This weekend, as usual, we tested our endurance and explored more of Indiana. Our journey began Friday night when we drove to the town of Muncie. There was a frigidly cold rain that was expected to last all night, so we reassessed our plans to camp. Instead we ended up couch surfing at a historic house from 1890 with a couple of gracious hosts. If you still don’t know about the website couchsurfing, do yourself a favor; get on there right now and make an account. I’ve lost track of all of the great experiences I’ve had with couchsurfing and it can make trips way cheaper. We were given an entire bedroom with a king sized bed and a view (for free of course).
We woke up before the sunrise to drive to Mounds State Park and prepare for the DINO race we had come to do. DINO (Do INdiana Off-road) is a group that runs a series of trail races across the state. The registration money goes towards trail maintenance and it’s a fun way to stay in shape and see some parks. Due to the previously mentioned rain, the trails were muddy and messy, but we charged onward undaunted. Kerry ran the 15k (winning 1st in her age group despite losing her shoes six times!) while Tim and I ran the 5k. By the end of the race, the sun was out and the day was beautiful. We were joined by two more club members and went on a hike through Mounds State Park. The park gets its name from the large earthen hills that were built by Hopewell natives thousands of years ago. Their positions line up with the sunset during the summer and winter solstices, making them ideal for predicting the timing of seasonal changes. We saw several and they were pretty amazing. Evidently, many of these mounds could end up underwater by the proposed construction of a dam which you should be opposed to – see more details here. After our hike, we set up tents at the campground. That night we had a blazing fire on which we cooked a big batch of vegetarian chili. The night was cold, but survivable.
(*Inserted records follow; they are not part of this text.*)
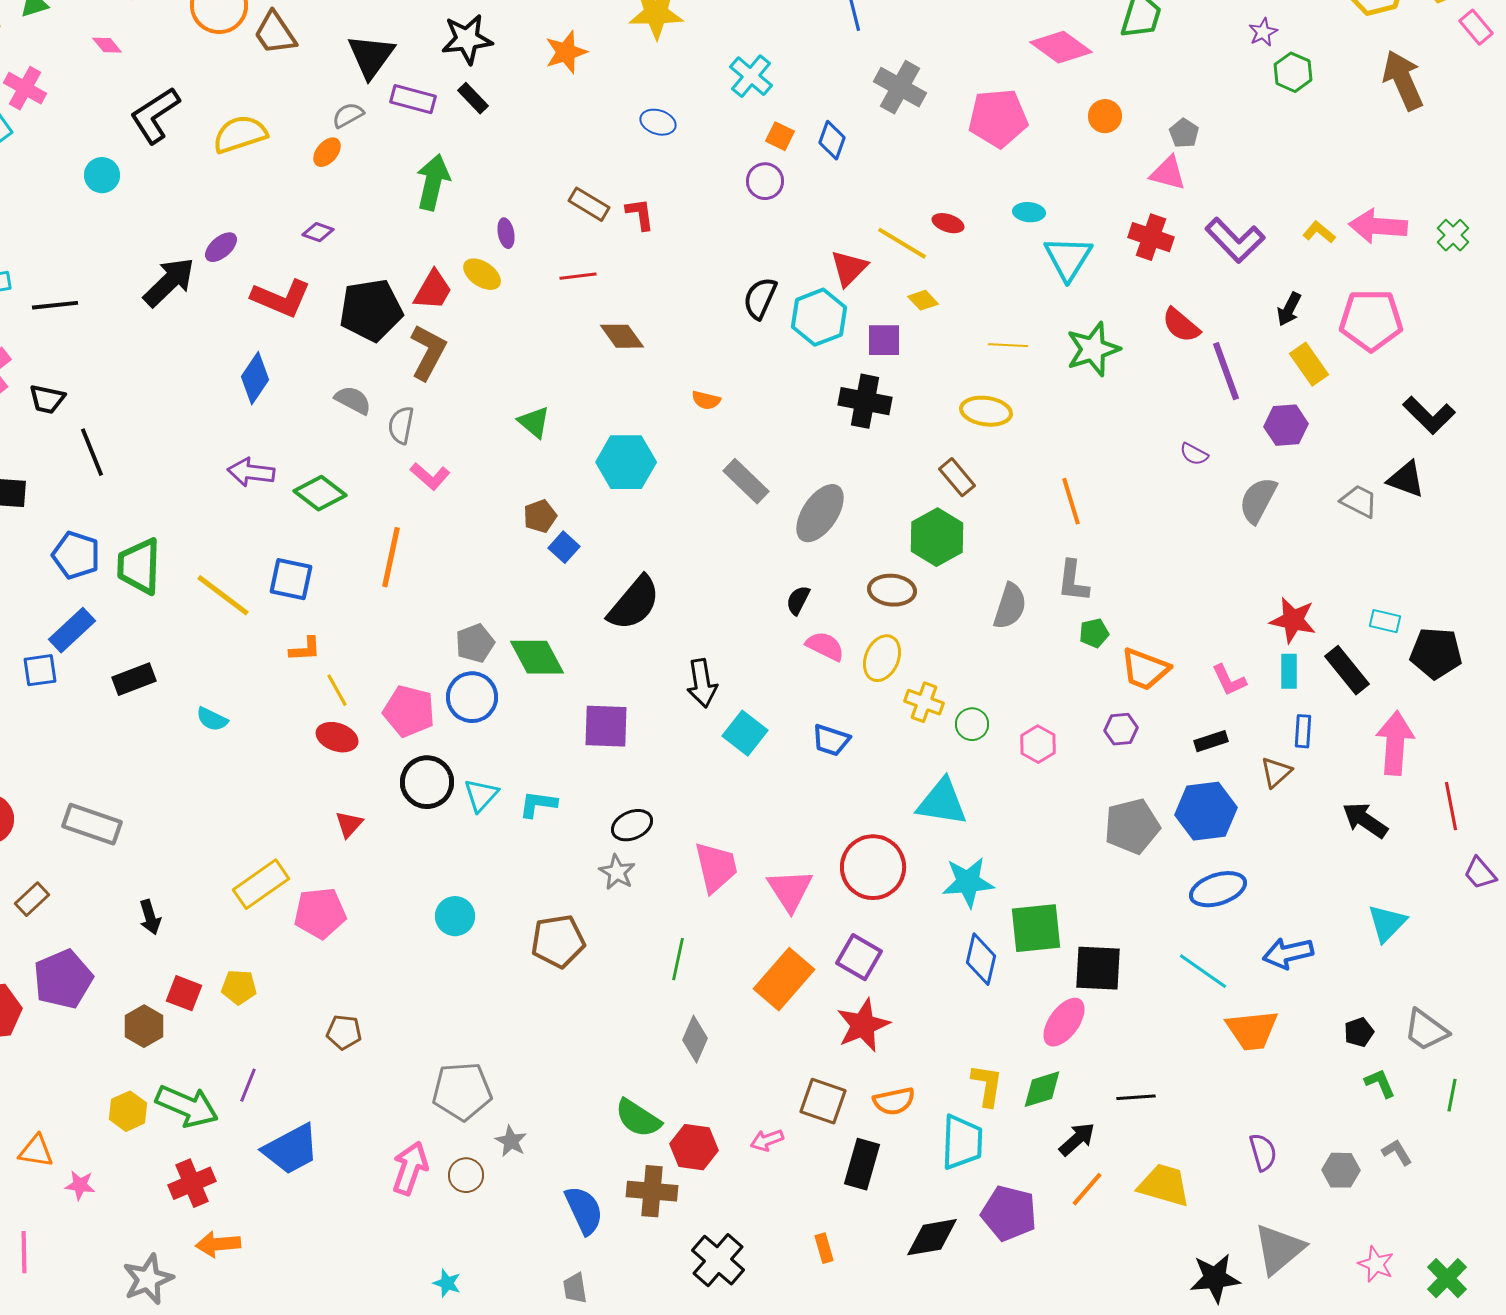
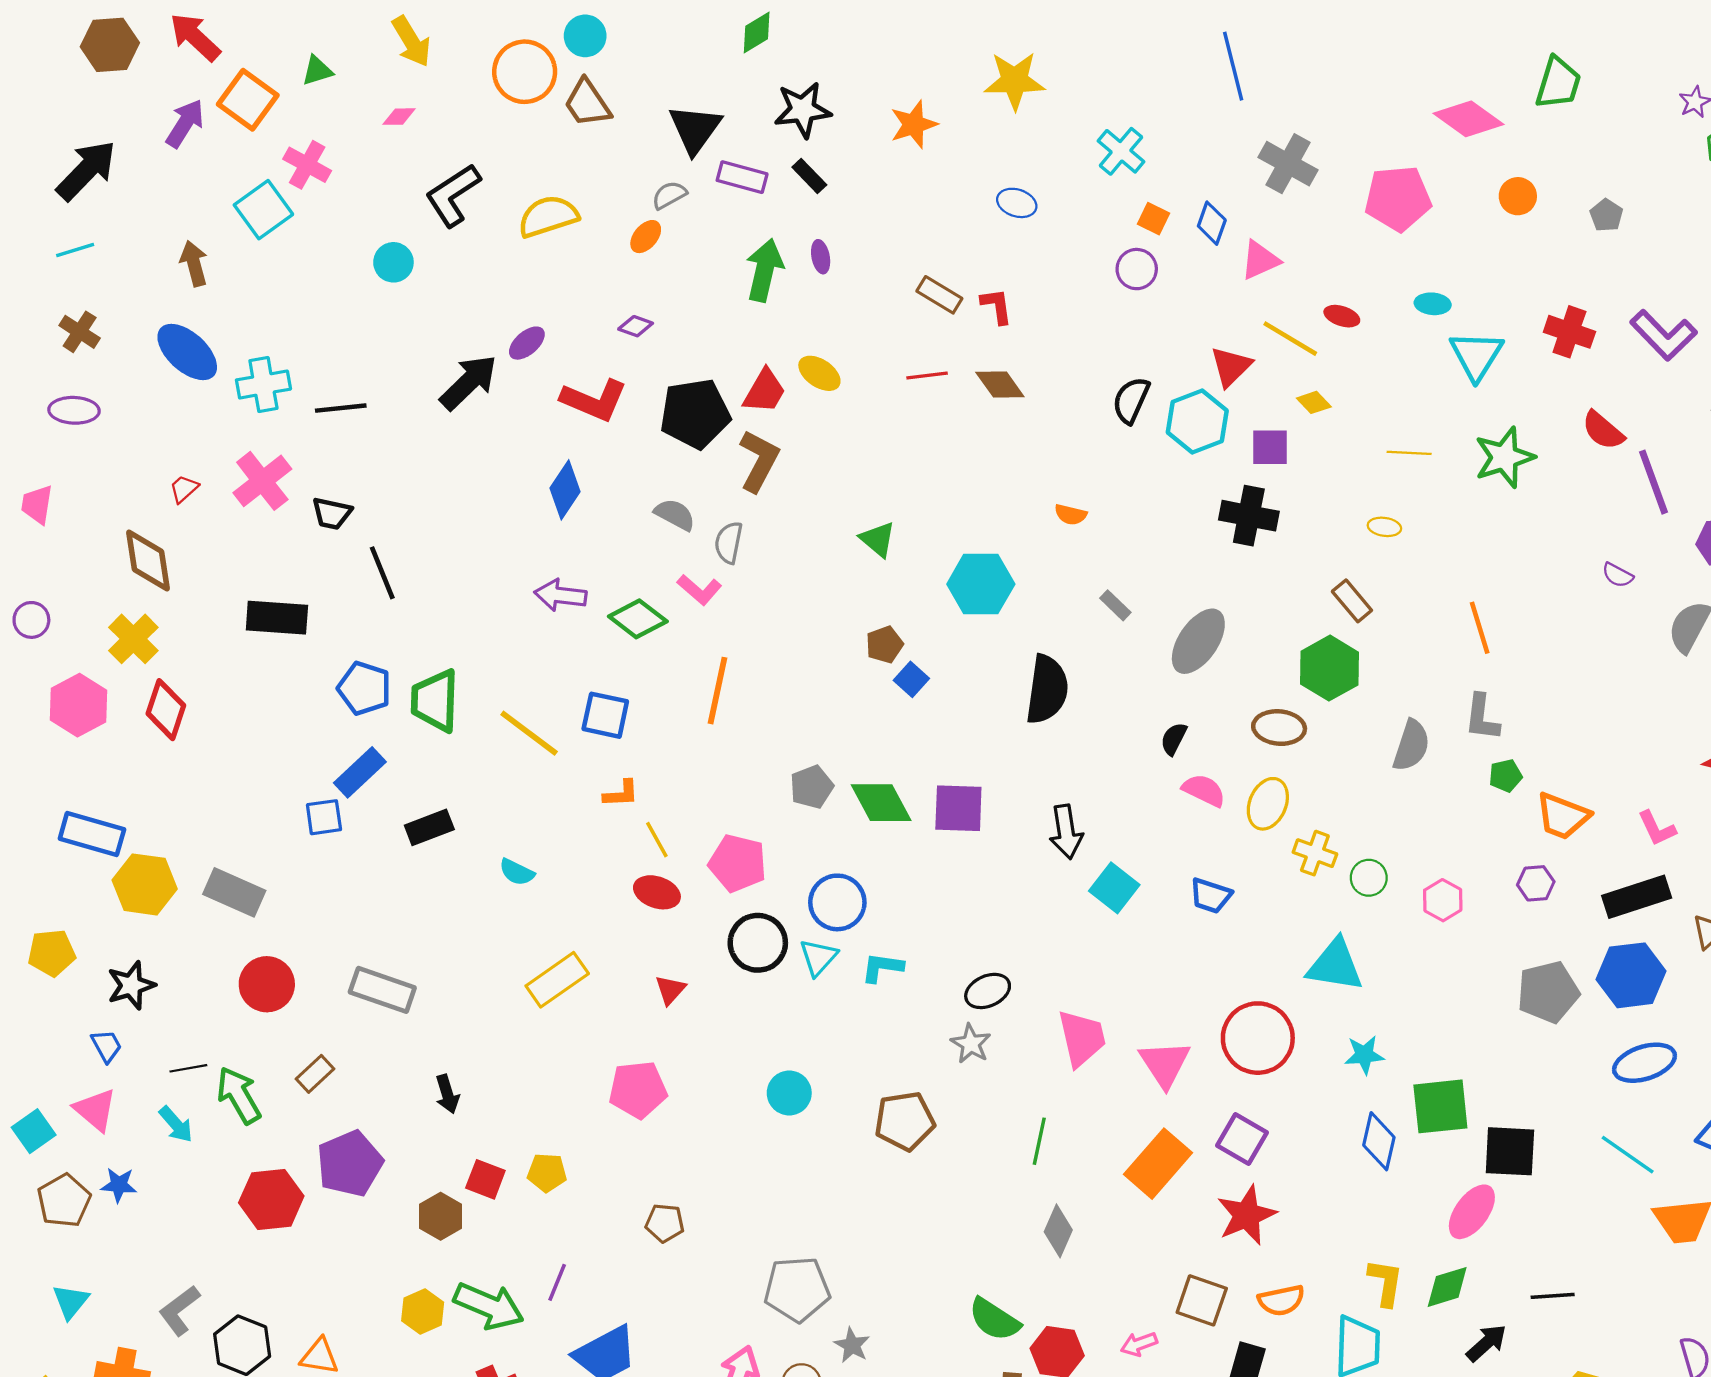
pink diamond: (107, 45) -> (399, 117), turned -52
pink triangle: (1168, 173) -> (1260, 260), moved, turned -39
purple ellipse: (506, 233) -> (821, 257), moved
brown diamond: (622, 336) -> (1000, 385), moved
yellow ellipse: (986, 411) -> (1384, 527), size x0.6
pink L-shape: (430, 476) -> (700, 590), moved
gray rectangle: (746, 481) -> (1115, 605), size x0.6
black semicircle: (634, 603) -> (1047, 689), moved, turned -32
blue circle: (472, 697) -> (837, 902), moved
purple square: (606, 726) -> (958, 808), moved
black rectangle: (1211, 741) -> (1637, 897), size x1.8
cyan star: (968, 882) -> (1364, 1055), size x0.7
yellow rectangle: (261, 884) -> (557, 980), moved

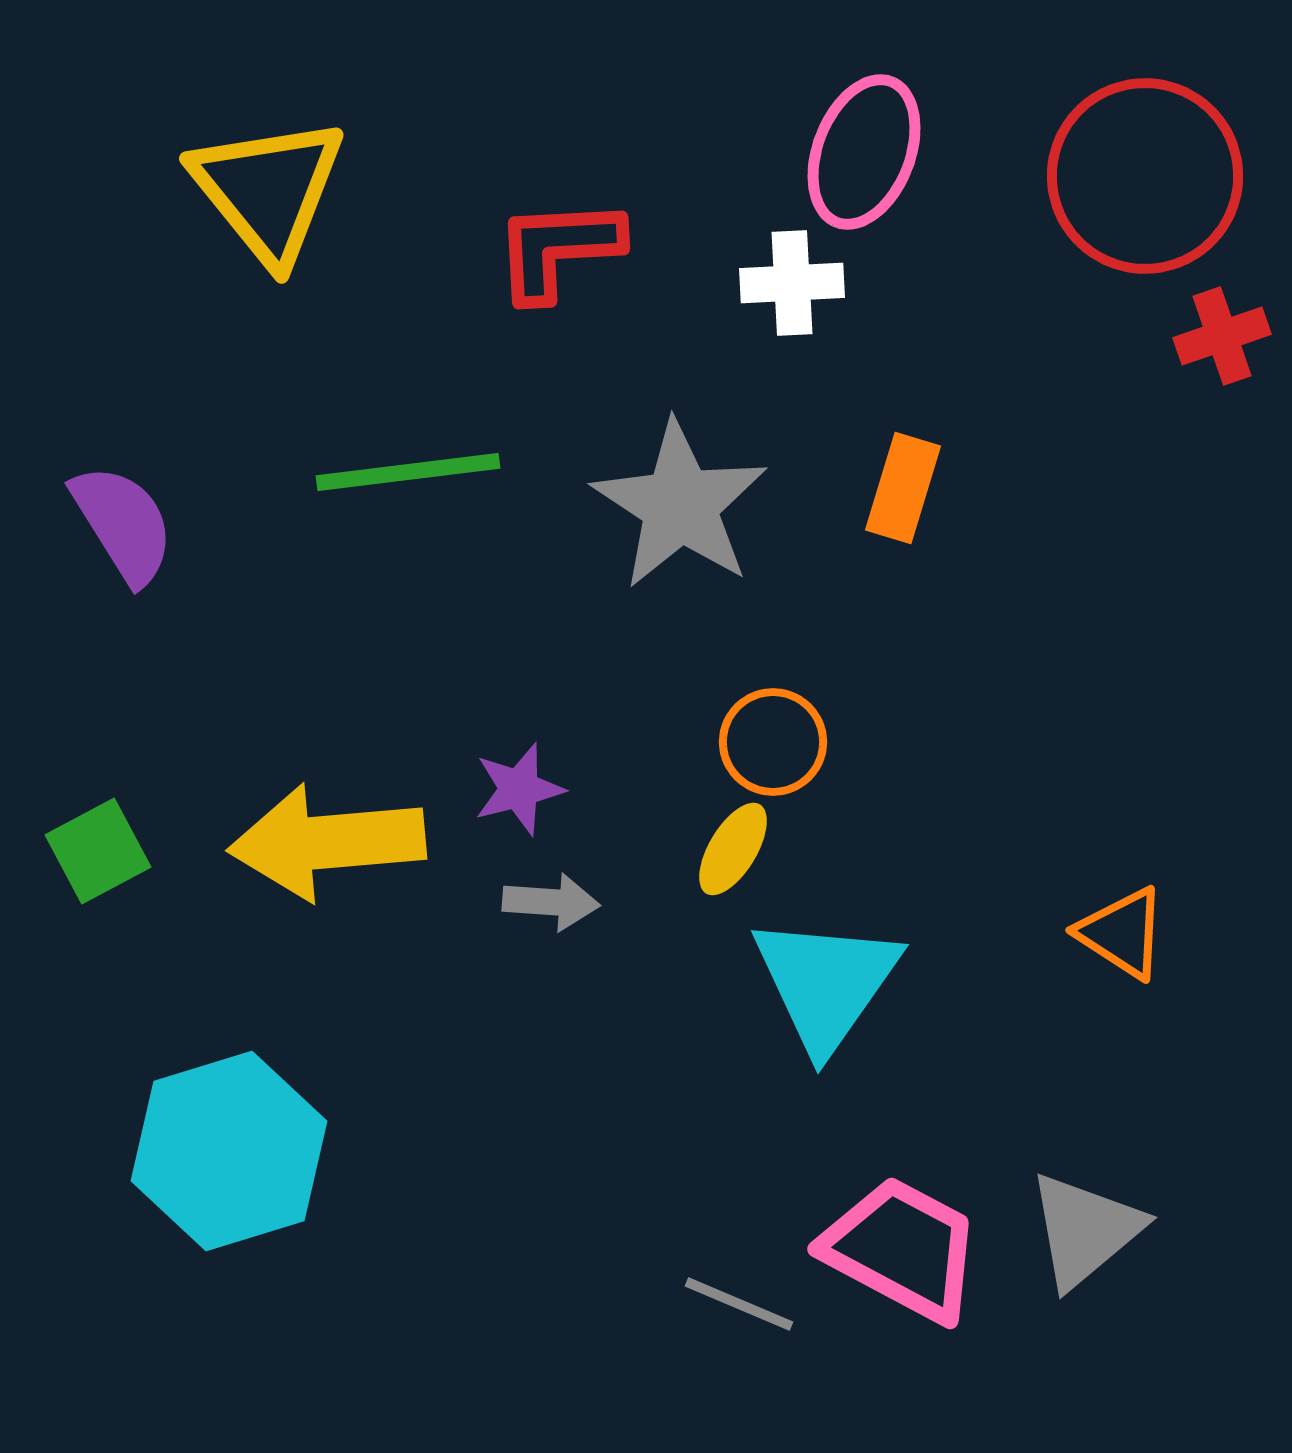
Sunday morning we packed up and headed to our final stop, Ouabache State Park. At Ouabache we went on a 3-mile hike. Highlights along the way included a 100-foot fire tower and grazing bison. Long ago bison were abundant in Indiana until they were exterminated by obnoxious European colonists. This small herd was introduced by park staff to re-establish the original grazing regime and give visitors a glimpse of the Indiana that once was. We had fun watching them munch on grass and wallow in the mud. Finally, satisfied with our explorations (and out of weekend) we returned to South Bend.